Figure 4.

DAPA inhibits XO-mediated SERCA2 oxidation and normalizes intracellular calcium balance. Human coronary artery endothelial cells (HCAECs) were treated with 45-min hypoxia (H) followed by a 2-h reoxygenation (R) phase to induce H/R injury. DAPA (10 µM) was applied to HCAECs 24 h before H/R. (A, B) HCAECs were incubated on the confocal microscopy in the presence of 1 µM Fura-2AM for 2 minutes while monitoring the fluorescence intensities at 340 nm and 380 nm (excitation). The ratio of the emissions at 340 nm and 380 nm wavelengths is directly related to the amount of intracellular Ca²⁺. The relative fluorescence intensity was normalized to that of the control group.

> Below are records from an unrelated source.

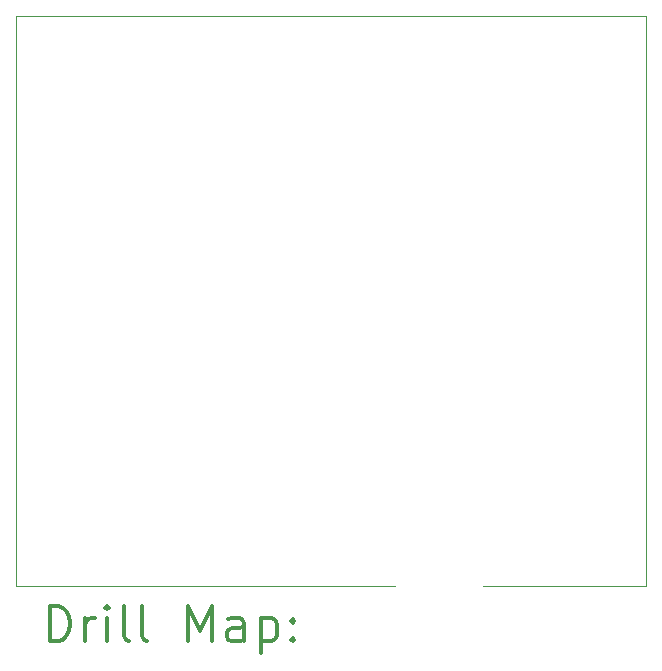
<source format=gbr>
%FSLAX45Y45*%
G04 Gerber Fmt 4.5, Leading zero omitted, Abs format (unit mm)*
G04 Created by KiCad (PCBNEW (5.1.10)-1) date 2021-12-04 16:45:13*
%MOMM*%
%LPD*%
G01*
G04 APERTURE LIST*
%TA.AperFunction,Profile*%
%ADD10C,0.038100*%
%TD*%
%ADD11C,0.200000*%
%ADD12C,0.300000*%
G04 APERTURE END LIST*
D10*
X6604000Y-10922000D02*
X6495000Y-10922000D01*
X5722000Y-10922000D02*
X5745000Y-10922000D01*
X5588000Y-10922000D02*
X5722000Y-10922000D01*
X2540000Y-10922000D02*
X5588000Y-10922000D01*
X7874000Y-10922000D02*
X6604000Y-10922000D01*
X7874000Y-6096000D02*
X7874000Y-10922000D01*
X2540000Y-6096000D02*
X7874000Y-6096000D01*
X2540000Y-10922000D02*
X2540000Y-6096000D01*
D11*
D12*
X2824523Y-11392714D02*
X2824523Y-11092714D01*
X2895952Y-11092714D01*
X2938809Y-11107000D01*
X2967381Y-11135572D01*
X2981666Y-11164143D01*
X2995952Y-11221286D01*
X2995952Y-11264143D01*
X2981666Y-11321286D01*
X2967381Y-11349857D01*
X2938809Y-11378429D01*
X2895952Y-11392714D01*
X2824523Y-11392714D01*
X3124523Y-11392714D02*
X3124523Y-11192714D01*
X3124523Y-11249857D02*
X3138809Y-11221286D01*
X3153095Y-11207000D01*
X3181666Y-11192714D01*
X3210238Y-11192714D01*
X3310238Y-11392714D02*
X3310238Y-11192714D01*
X3310238Y-11092714D02*
X3295952Y-11107000D01*
X3310238Y-11121286D01*
X3324523Y-11107000D01*
X3310238Y-11092714D01*
X3310238Y-11121286D01*
X3495952Y-11392714D02*
X3467381Y-11378429D01*
X3453095Y-11349857D01*
X3453095Y-11092714D01*
X3653095Y-11392714D02*
X3624523Y-11378429D01*
X3610238Y-11349857D01*
X3610238Y-11092714D01*
X3995952Y-11392714D02*
X3995952Y-11092714D01*
X4095952Y-11307000D01*
X4195952Y-11092714D01*
X4195952Y-11392714D01*
X4467381Y-11392714D02*
X4467381Y-11235571D01*
X4453095Y-11207000D01*
X4424523Y-11192714D01*
X4367381Y-11192714D01*
X4338809Y-11207000D01*
X4467381Y-11378429D02*
X4438809Y-11392714D01*
X4367381Y-11392714D01*
X4338809Y-11378429D01*
X4324523Y-11349857D01*
X4324523Y-11321286D01*
X4338809Y-11292714D01*
X4367381Y-11278429D01*
X4438809Y-11278429D01*
X4467381Y-11264143D01*
X4610238Y-11192714D02*
X4610238Y-11492714D01*
X4610238Y-11207000D02*
X4638809Y-11192714D01*
X4695952Y-11192714D01*
X4724523Y-11207000D01*
X4738809Y-11221286D01*
X4753095Y-11249857D01*
X4753095Y-11335571D01*
X4738809Y-11364143D01*
X4724523Y-11378429D01*
X4695952Y-11392714D01*
X4638809Y-11392714D01*
X4610238Y-11378429D01*
X4881666Y-11364143D02*
X4895952Y-11378429D01*
X4881666Y-11392714D01*
X4867381Y-11378429D01*
X4881666Y-11364143D01*
X4881666Y-11392714D01*
X4881666Y-11207000D02*
X4895952Y-11221286D01*
X4881666Y-11235571D01*
X4867381Y-11221286D01*
X4881666Y-11207000D01*
X4881666Y-11235571D01*
M02*

</source>
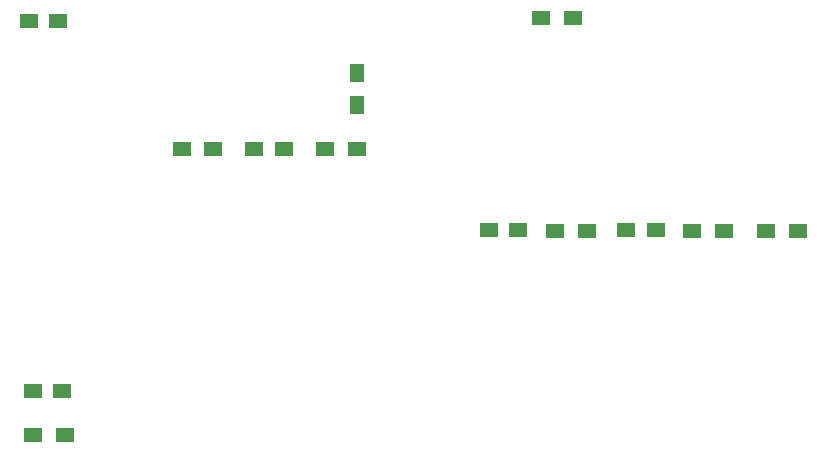
<source format=gbr>
G04 #@! TF.GenerationSoftware,KiCad,Pcbnew,(5.1.4)-1*
G04 #@! TF.CreationDate,2019-11-08T19:54:44+05:00*
G04 #@! TF.ProjectId,powerSupplyArduino,706f7765-7253-4757-9070-6c7941726475,rev?*
G04 #@! TF.SameCoordinates,Original*
G04 #@! TF.FileFunction,Paste,Bot*
G04 #@! TF.FilePolarity,Positive*
%FSLAX46Y46*%
G04 Gerber Fmt 4.6, Leading zero omitted, Abs format (unit mm)*
G04 Created by KiCad (PCBNEW (5.1.4)-1) date 2019-11-08 19:54:44*
%MOMM*%
%LPD*%
G04 APERTURE LIST*
%ADD10R,1.500000X1.250000*%
%ADD11R,1.500000X1.300000*%
%ADD12R,1.300000X1.500000*%
G04 APERTURE END LIST*
D10*
X134440000Y-70814000D03*
X136940000Y-70814000D03*
D11*
X95880000Y-88100000D03*
X98580000Y-88100000D03*
X120590000Y-63964000D03*
X123290000Y-63964000D03*
D12*
X123270000Y-57510000D03*
X123270000Y-60210000D03*
D11*
X111136000Y-63964000D03*
X108436000Y-63964000D03*
X157920000Y-70844000D03*
X160620000Y-70844000D03*
X154370000Y-70844000D03*
X151670000Y-70844000D03*
X142780000Y-70844000D03*
X140080000Y-70844000D03*
X138890000Y-52850000D03*
X141590000Y-52850000D03*
D10*
X117090000Y-63934000D03*
X114590000Y-63934000D03*
X98350000Y-84410000D03*
X95850000Y-84410000D03*
X97980000Y-53060000D03*
X95480000Y-53060000D03*
X146090000Y-70814000D03*
X148590000Y-70814000D03*
M02*

</source>
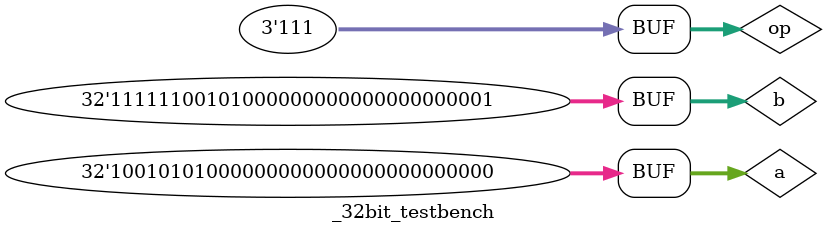
<source format=v>
 `define DELAY 20
module _32bit_testbench(); 
reg [31:0] a,b;
reg [2:0] op;
wire [31:0] sum;

elveda g1(a,b,op,sum);
initial begin
a = 32'b00000000000000000000000000000011; b = 32'b00000000000000000000000000000001; op = 000;
#`DELAY;
a = 32'b11111000000000000000000000000011; b = 32'b11111111111111111111111111111111; op = 001;
#`DELAY;
a = 32'b00000000000000000000000000000011; b = 32'b00000000000000000000000000000001; op = 010;
#`DELAY;
a = 32'b00000000000000000000000000000000; b = 32'b00000000000000000000000000000001; op = 100;
#`DELAY;
a = 32'b10000000000000000000000000000000; b = 32'b00000000000000000000000000000001; op = 100;
#`DELAY;
a = 32'b10010101000000000000000000000000; b = 32'b11111100101000000000000000000001; op = 101;
#`DELAY;
a = 32'b10010101000000000000000000000000; b = 32'b11111100101000000000000000000001; op = 110;
#`DELAY;
a = 32'b10010101000000000000000000000000; b = 32'b11111100101000000000000000000001; op = 111;
#`DELAY;
end
 
 
initial
begin
$monitor("time = %2d, a =%32b, b=%32b, op=%3b, sum=%32b", $time, a, b, op, sum);
end
 
endmodule
</source>
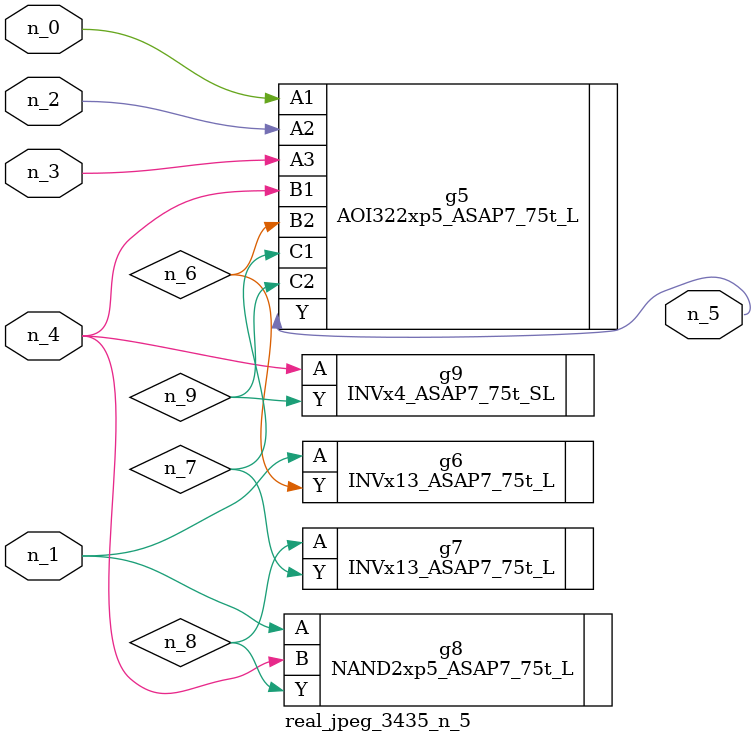
<source format=v>
module real_jpeg_3435_n_5 (n_4, n_0, n_1, n_2, n_3, n_5);

input n_4;
input n_0;
input n_1;
input n_2;
input n_3;

output n_5;

wire n_8;
wire n_6;
wire n_7;
wire n_9;

AOI322xp5_ASAP7_75t_L g5 ( 
.A1(n_0),
.A2(n_2),
.A3(n_3),
.B1(n_4),
.B2(n_6),
.C1(n_7),
.C2(n_9),
.Y(n_5)
);

INVx13_ASAP7_75t_L g6 ( 
.A(n_1),
.Y(n_6)
);

NAND2xp5_ASAP7_75t_L g8 ( 
.A(n_1),
.B(n_4),
.Y(n_8)
);

INVx4_ASAP7_75t_SL g9 ( 
.A(n_4),
.Y(n_9)
);

INVx13_ASAP7_75t_L g7 ( 
.A(n_8),
.Y(n_7)
);


endmodule
</source>
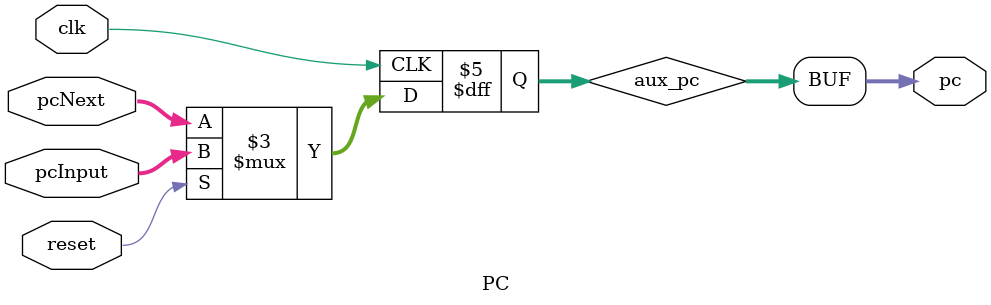
<source format=v>

module PC (
    input wire clk,
    input wire reset,
    input [31:0] pcInput,
    input [31:0] pcNext,
    output [31:0] pc
);

reg [31:0] aux_pc;

// inicia en el valor de pcInput
// ya no harcoded en 0...
/*
initial begin
    aux_pc = 0;
end
*/    
always @(posedge clk) begin
  if (reset) 
    begin
      aux_pc <= pcInput;
    end
  else
    begin
      aux_pc <= pcNext;
    end
  
end

assign pc = aux_pc;

endmodule

</source>
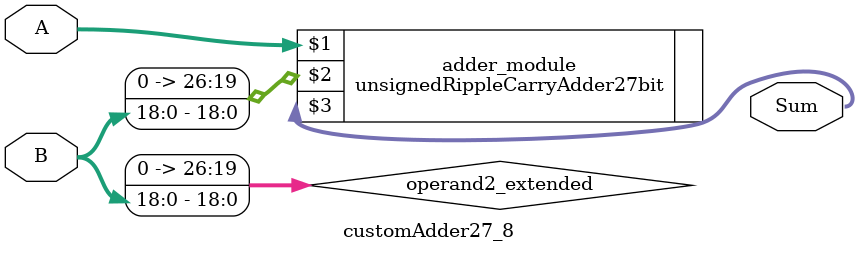
<source format=v>

module customAdder27_8(
                    input [26 : 0] A,
                    input [18 : 0] B,
                    
                    output [27 : 0] Sum
            );

    wire [26 : 0] operand2_extended;
    
    assign operand2_extended =  {8'b0, B};
    
    unsignedRippleCarryAdder27bit adder_module(
        A,
        operand2_extended,
        Sum
    );
    
endmodule
        
</source>
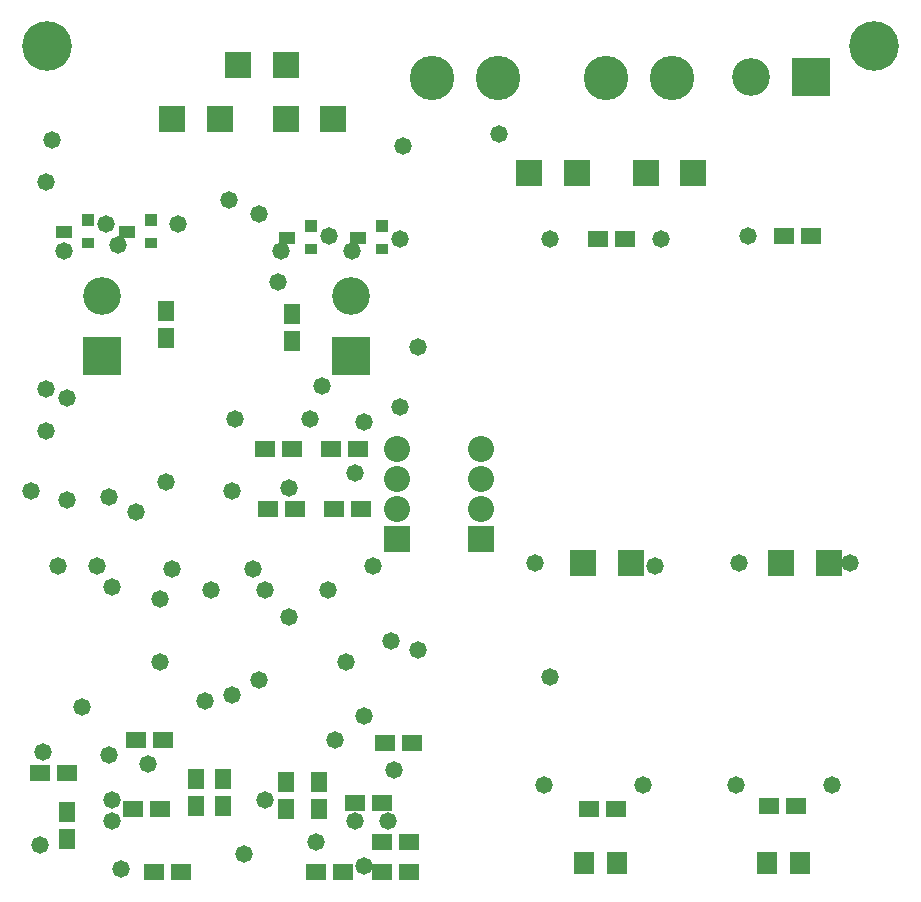
<source format=gbs>
G04 Layer_Color=16711935*
%FSLAX25Y25*%
%MOIN*%
G70*
G01*
G75*
%ADD51R,0.05800X0.04400*%
%ADD52R,0.04400X0.04400*%
%ADD53R,0.04400X0.03800*%
%ADD54R,0.05800X0.06800*%
%ADD55R,0.06800X0.05800*%
%ADD70C,0.16548*%
%ADD71C,0.12611*%
%ADD72R,0.12611X0.12611*%
%ADD73C,0.14800*%
%ADD74R,0.12611X0.12611*%
%ADD75R,0.08674X0.08674*%
%ADD76C,0.08674*%
%ADD77C,0.05800*%
%ADD78R,0.08674X0.08674*%
%ADD79R,0.07000X0.07800*%
D51*
X430028Y420425D02*
D03*
X483524Y418425D02*
D03*
X409028Y420425D02*
D03*
X507028Y418425D02*
D03*
D52*
X438028Y424225D02*
D03*
X491524Y422225D02*
D03*
X417028Y424225D02*
D03*
X515028Y422225D02*
D03*
D53*
X438028Y416724D02*
D03*
X491524Y414724D02*
D03*
X417028Y416724D02*
D03*
X515028Y414724D02*
D03*
D54*
X483000Y237000D02*
D03*
Y228000D02*
D03*
X462000Y238000D02*
D03*
Y229000D02*
D03*
X409994Y227000D02*
D03*
Y218000D02*
D03*
X493994Y237000D02*
D03*
Y228000D02*
D03*
X452994Y238000D02*
D03*
Y229000D02*
D03*
X443000Y394000D02*
D03*
Y385000D02*
D03*
X485000Y393000D02*
D03*
Y384000D02*
D03*
D55*
X439000Y206994D02*
D03*
X448000D02*
D03*
X524000Y207006D02*
D03*
X515000D02*
D03*
X506000Y229994D02*
D03*
X515000D02*
D03*
X502000Y207006D02*
D03*
X493000D02*
D03*
X524000Y217000D02*
D03*
X515000D02*
D03*
X410000Y240000D02*
D03*
X401000D02*
D03*
X441000Y228006D02*
D03*
X432000D02*
D03*
X433000Y250994D02*
D03*
X442000D02*
D03*
X516000Y249994D02*
D03*
X525000D02*
D03*
X649000Y419000D02*
D03*
X658000D02*
D03*
X644000Y229000D02*
D03*
X653000D02*
D03*
X587000Y418000D02*
D03*
X596000D02*
D03*
X584000Y228000D02*
D03*
X593000D02*
D03*
X507000Y348006D02*
D03*
X498000D02*
D03*
X486000Y328006D02*
D03*
X477000D02*
D03*
X485000Y348006D02*
D03*
X476000D02*
D03*
X508000Y328006D02*
D03*
X499000D02*
D03*
D70*
X403543Y482283D02*
D03*
X679134D02*
D03*
D71*
X638213Y471905D02*
D03*
X421905Y398787D02*
D03*
X504905D02*
D03*
D72*
X658213Y471905D02*
D03*
D73*
X531677Y471441D02*
D03*
X553677D02*
D03*
X589677D02*
D03*
X611677D02*
D03*
D74*
X421905Y378787D02*
D03*
X504905D02*
D03*
D75*
X520000Y318000D02*
D03*
X548000D02*
D03*
D76*
X520000Y328000D02*
D03*
Y338000D02*
D03*
Y348000D02*
D03*
X548000Y328000D02*
D03*
Y338000D02*
D03*
Y348000D02*
D03*
D77*
X464000Y431000D02*
D03*
X469000Y213000D02*
D03*
X476000Y231000D02*
D03*
X509000Y259000D02*
D03*
X499500Y251000D02*
D03*
X503000Y277000D02*
D03*
X518000Y284000D02*
D03*
X456000Y264000D02*
D03*
X465000Y266000D02*
D03*
X474000Y271000D02*
D03*
X527000Y281000D02*
D03*
X402000Y247000D02*
D03*
X398000Y334000D02*
D03*
X415000Y262000D02*
D03*
X441000Y277000D02*
D03*
X519000Y241000D02*
D03*
X517000Y224000D02*
D03*
X509000Y209000D02*
D03*
X506000Y224000D02*
D03*
X493000Y217000D02*
D03*
X401000Y216000D02*
D03*
X424000Y246000D02*
D03*
X437000Y243000D02*
D03*
X428000Y208000D02*
D03*
X425000Y231000D02*
D03*
Y224000D02*
D03*
X571000Y418000D02*
D03*
X608000D02*
D03*
X637000Y419000D02*
D03*
X554000Y453000D02*
D03*
X606000Y309000D02*
D03*
X671000Y310000D02*
D03*
X566000D02*
D03*
X634000D02*
D03*
X569000Y236000D02*
D03*
X633000D02*
D03*
X602000D02*
D03*
X665000D02*
D03*
X571000Y272000D02*
D03*
X522000Y449000D02*
D03*
X405000Y451000D02*
D03*
X423000Y423000D02*
D03*
X447000D02*
D03*
X427000Y416000D02*
D03*
X409000Y414000D02*
D03*
X481496D02*
D03*
X505000D02*
D03*
X521000Y418000D02*
D03*
X497496Y419000D02*
D03*
X491000Y358000D02*
D03*
X407000Y309000D02*
D03*
X424000Y332000D02*
D03*
X484000Y335000D02*
D03*
X445000Y308000D02*
D03*
X472000D02*
D03*
X410000Y365000D02*
D03*
X521000Y362000D02*
D03*
X495000Y369000D02*
D03*
X506000Y340000D02*
D03*
X509000Y357000D02*
D03*
X474120Y426120D02*
D03*
X466000Y358000D02*
D03*
X480500Y403500D02*
D03*
X443000Y337000D02*
D03*
X433000Y327000D02*
D03*
X410006Y331000D02*
D03*
X420000Y309000D02*
D03*
X425000Y302000D02*
D03*
X441028Y298000D02*
D03*
X465000Y334000D02*
D03*
X484000Y292000D02*
D03*
X458000Y301000D02*
D03*
X476000D02*
D03*
X497000D02*
D03*
X527000Y382000D02*
D03*
X512000Y309000D02*
D03*
X403000Y437000D02*
D03*
Y368000D02*
D03*
Y354000D02*
D03*
D78*
X580000Y440006D02*
D03*
X564252D02*
D03*
X598000Y310000D02*
D03*
X582252D02*
D03*
X664000D02*
D03*
X648252D02*
D03*
X603000Y440000D02*
D03*
X618748D02*
D03*
X467252Y476000D02*
D03*
X483000D02*
D03*
X498748Y458000D02*
D03*
X483000D02*
D03*
X445252D02*
D03*
X461000D02*
D03*
D79*
X582400Y210000D02*
D03*
X593600D02*
D03*
X643400D02*
D03*
X654600D02*
D03*
M02*

</source>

HCAECs were treated with BAPTA (50 µM) or ionomycin (Ion, 100 µM) for 30 min before H/R to prevent and induce calcium overload, respectively. (C-E) Western blot analysis of p-cofilin and p-CaMKII expression in HCAECs. (F-H) Western blot analysis of SERCA2 oxidation (Cys-674) and XO expression. Lentiviral shRNA targeting XO was transduced into HCAECs and knockout efficiency confirmed by western blotting. (I, J) ELISA was used to analyze changes in SERCA2 and XO activities. (K-L) XO inhibitory activity via in vitro system. *p < 0.05 vs. control group or H/R group. (M-N) Western blot analysis of SERCA2 oxidation (Cys-674). To induce a pro-oxidative microenvironment, HCAECs were treated with 0.3 mM hydrogen peroxide for 6 h before DAPA treatment. (O) ELISA was used to analyze changes in SERCA2 activity. To induce a pro-oxidative microenvironment, HCAECs were treated with 0.3 mM hydrogen peroxide for 6 h before DAPA treatment. Experiments were repeated at least three times and the data are shown as mean ± SEM (n = ten independent cell isolations per group). *p < 0.05.